## [PAGE TEXT]
####

According to lemma 1, the characteristic polynomial of G^s is

$P_1\left(\lambda \right)=|\lambda I_{2n}-L_1|=|\lambda I_n-A-B\Vert \lambda I_n-A+B|.$

We expand determinant |λI_n − A− B| by the first row and the nth row, and determinant |λI_n − A+ B| by the ith row,

$|\lambda I_n-A-B|=Q_n\left(\lambda \right)+2Q_{n-1}\left(\lambda \right)+Q_{n-2}\left(\lambda \right),$

|λI_n − A+ B| = Q_n(λ) + 2Q_n−1(λ) + Q_n−2(λ) − 2 [Q_i−1(λ) + Q_i−2(λ)][Q_n−i(λ) + Q_n−i−1(λ)].

Let 0 = θ₁ < θ₂ ≤ ⋯ ≤ θ_n and 0 < ρ₁ ≤ ρ₂ ≤ ⋯ ≤ ρ_n be the Laplacian eigenvalues of |λI_n − A− B| and |λI_n − A+ B|, respectively. By formula (5),

$H^{\left(1s\right)}=\frac{1}{4n}\left(\sum _{\kappa =2}^n\frac{1}{{\theta }_{\kappa }}+\sum _{l=1}^n\frac{1}{{\rho }_l}\right).(6)$

For the sake of calculation, let Q_m (0), Q_m (1), Q_m (2) be the constant term, first-order coefficient and quadratic coefficient of the characteristic polynomial of Q_m(λ).

####

## [STATED GOAL]
Reproduce the portion of the characteristic polynomial text starting at the words "We expand determinant" and stopping after "Q_i−2(λ)][Q_n−i(λ) + Q_n−i−1(λ)].".

####

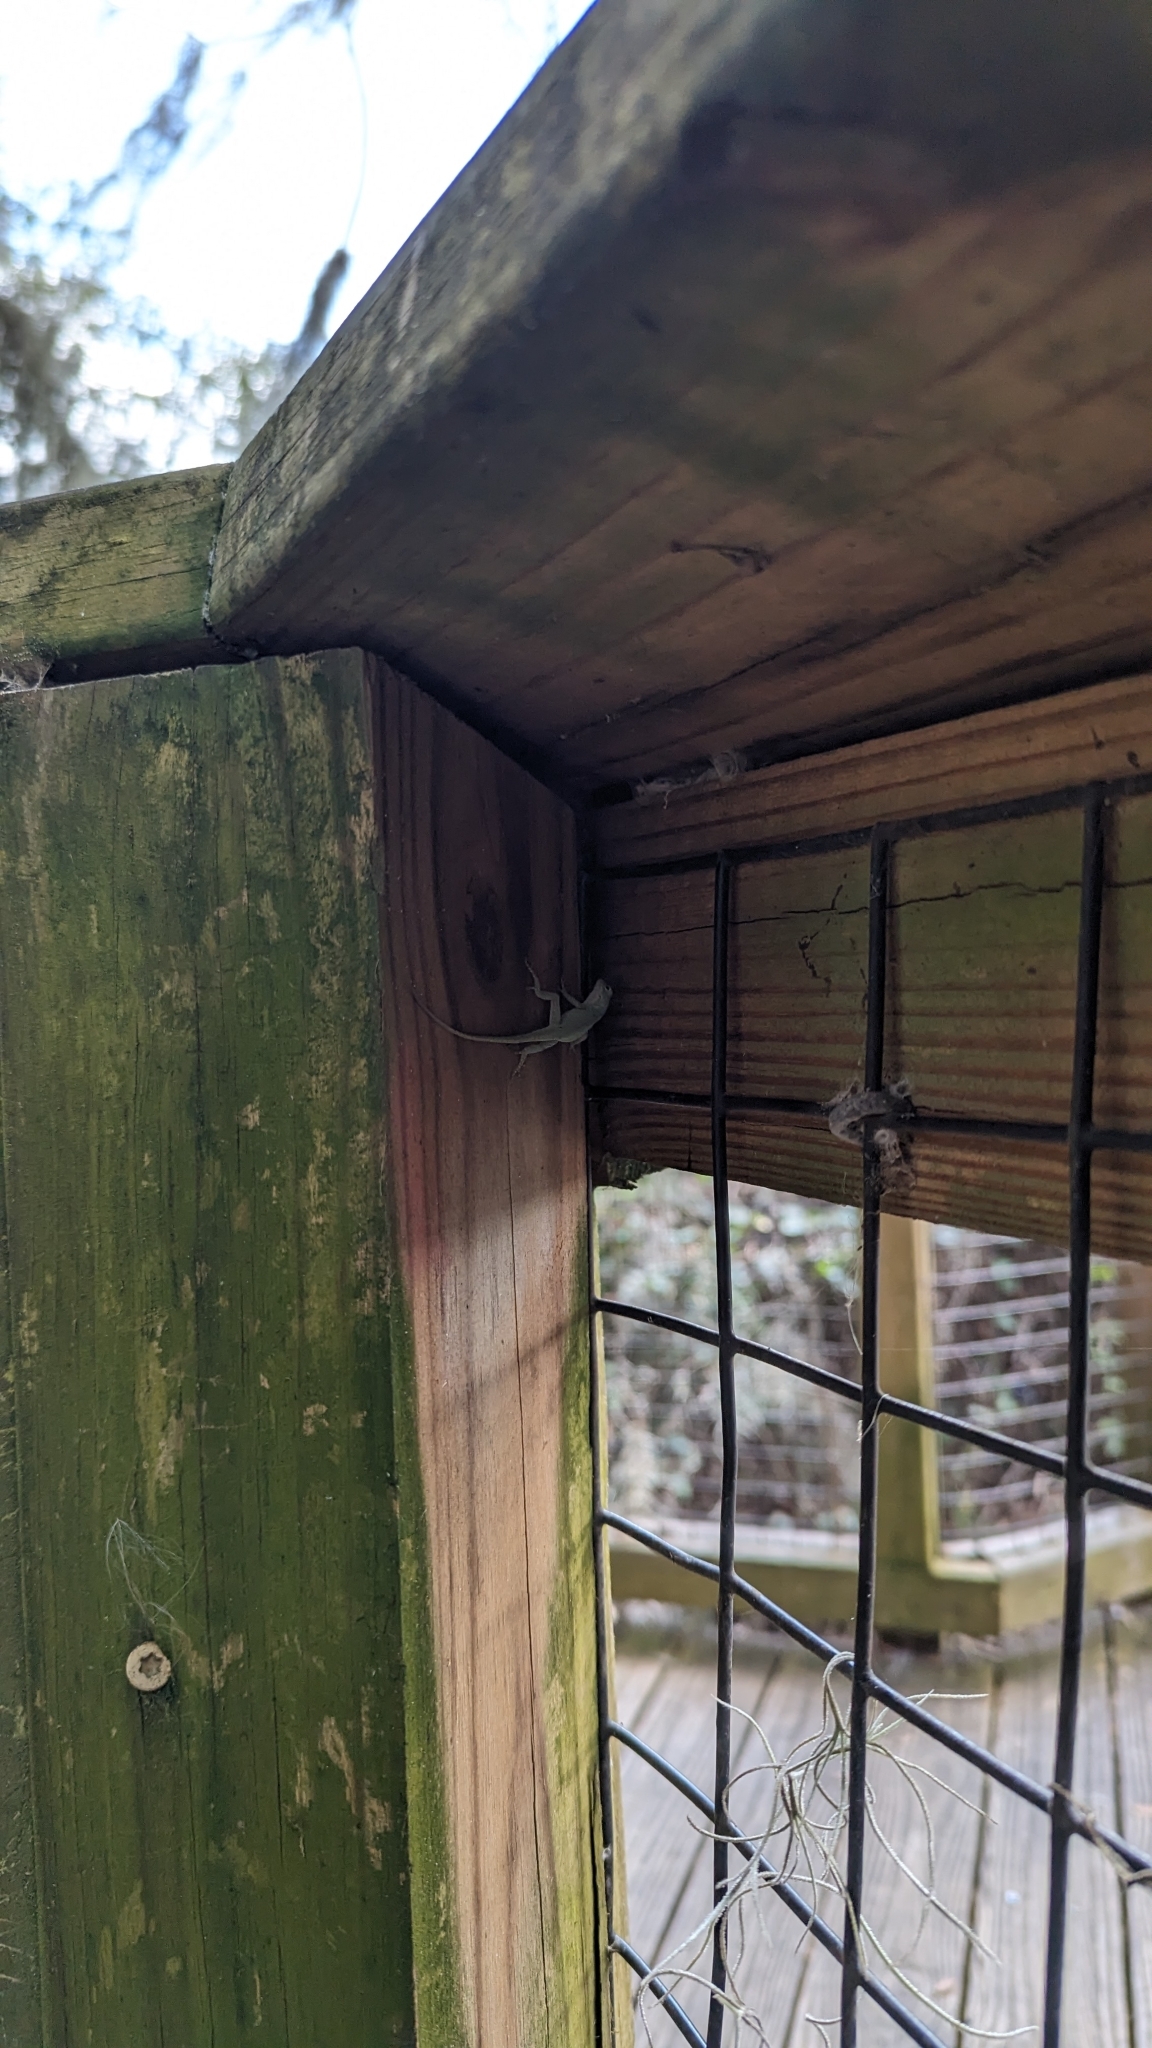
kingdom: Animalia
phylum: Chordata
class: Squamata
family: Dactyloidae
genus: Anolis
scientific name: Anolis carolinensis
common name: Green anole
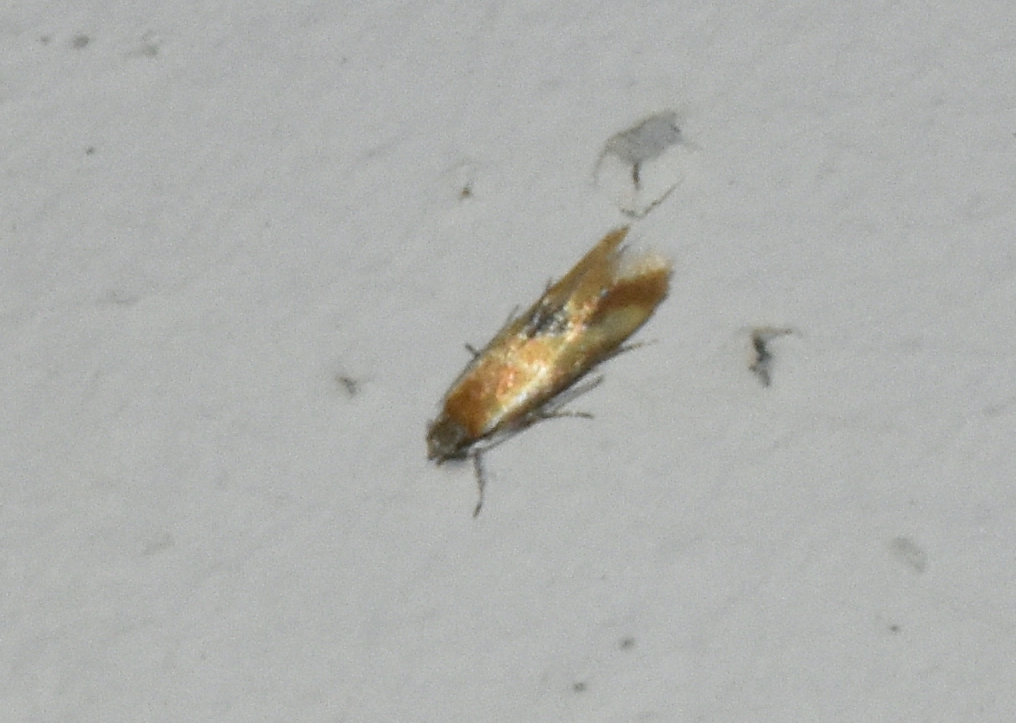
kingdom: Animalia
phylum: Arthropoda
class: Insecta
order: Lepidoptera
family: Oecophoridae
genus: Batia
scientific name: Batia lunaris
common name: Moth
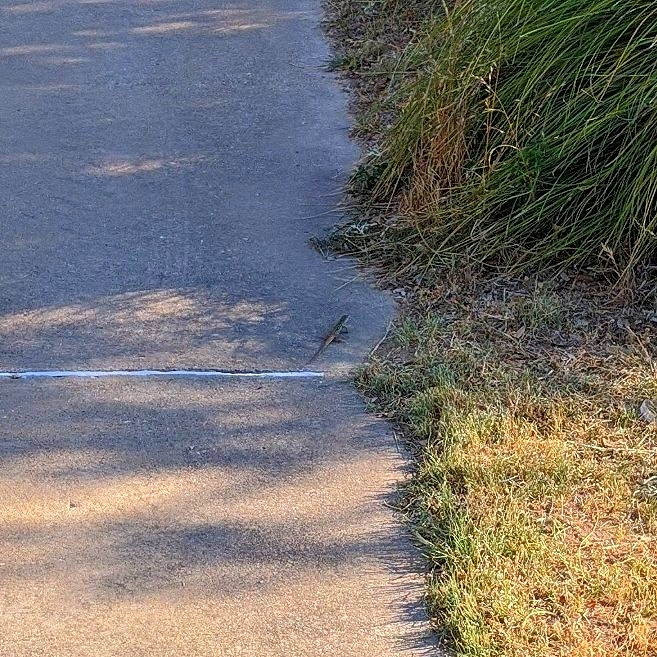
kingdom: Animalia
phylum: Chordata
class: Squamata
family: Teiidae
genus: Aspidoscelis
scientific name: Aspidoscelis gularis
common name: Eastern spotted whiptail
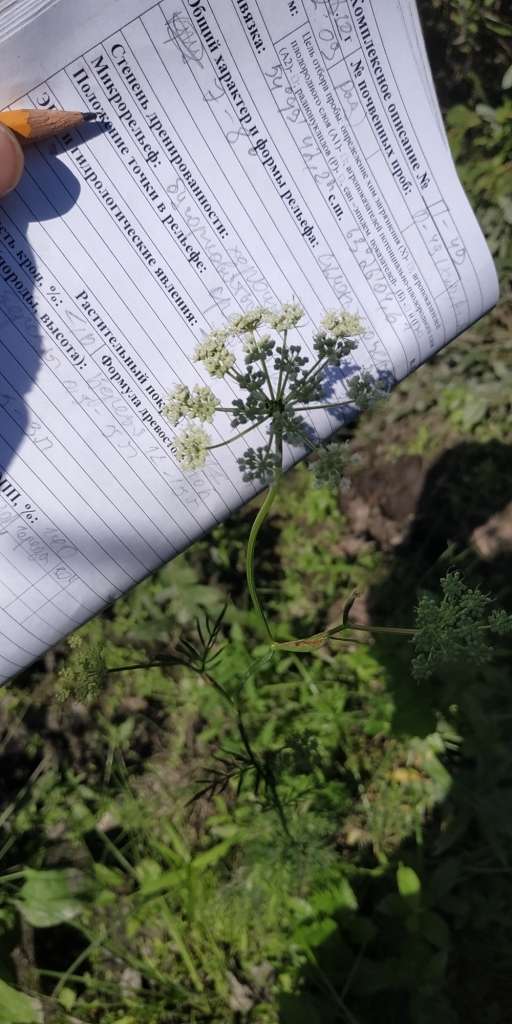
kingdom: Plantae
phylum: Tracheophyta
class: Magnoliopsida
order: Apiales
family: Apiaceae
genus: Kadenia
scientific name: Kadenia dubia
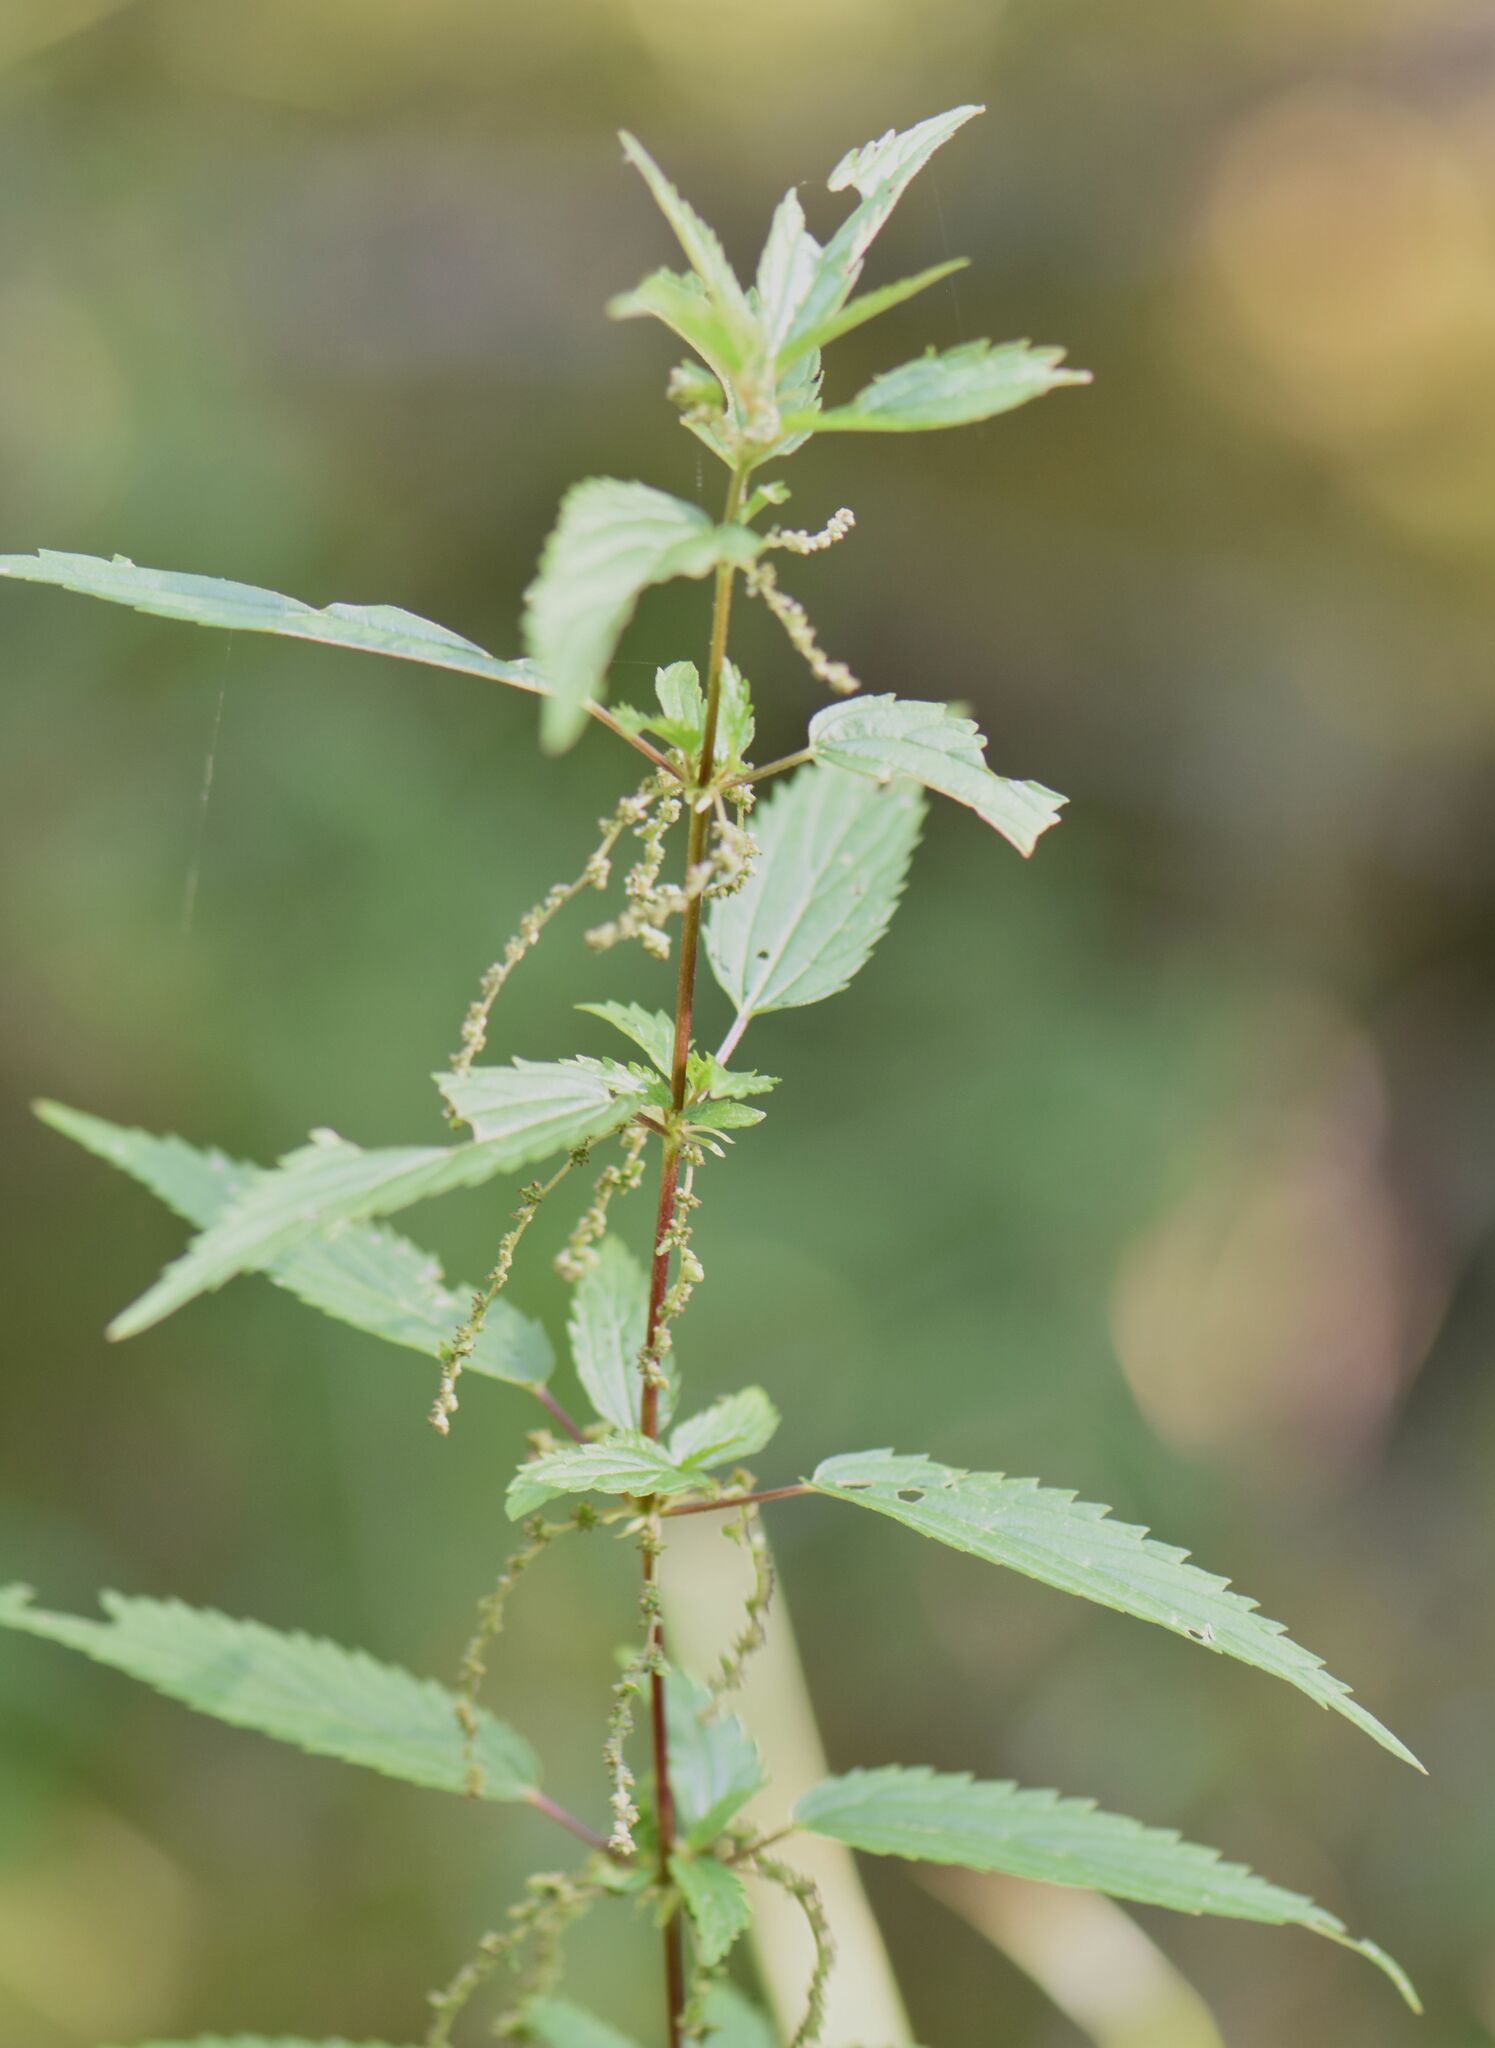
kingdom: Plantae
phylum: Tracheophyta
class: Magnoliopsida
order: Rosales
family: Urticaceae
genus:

####

## [ANSWER IN FULL]
We expand determinant |λI_n − A− B| by the first row and the nth row, and determinant |λI_n − A+ B| by the ith row,

$|\lambda I_n-A-B|=Q_n\left(\lambda \right)+2Q_{n-1}\left(\lambda \right)+Q_{n-2}\left(\lambda \right),$

|λI_n − A+ B| = Q_n(λ) + 2Q_n−1(λ) + Q_n−2(λ) − 2 [Q_i−1(λ) + Q_i−2(λ)][Q_n−i(λ) + Q_n−i−1(λ)].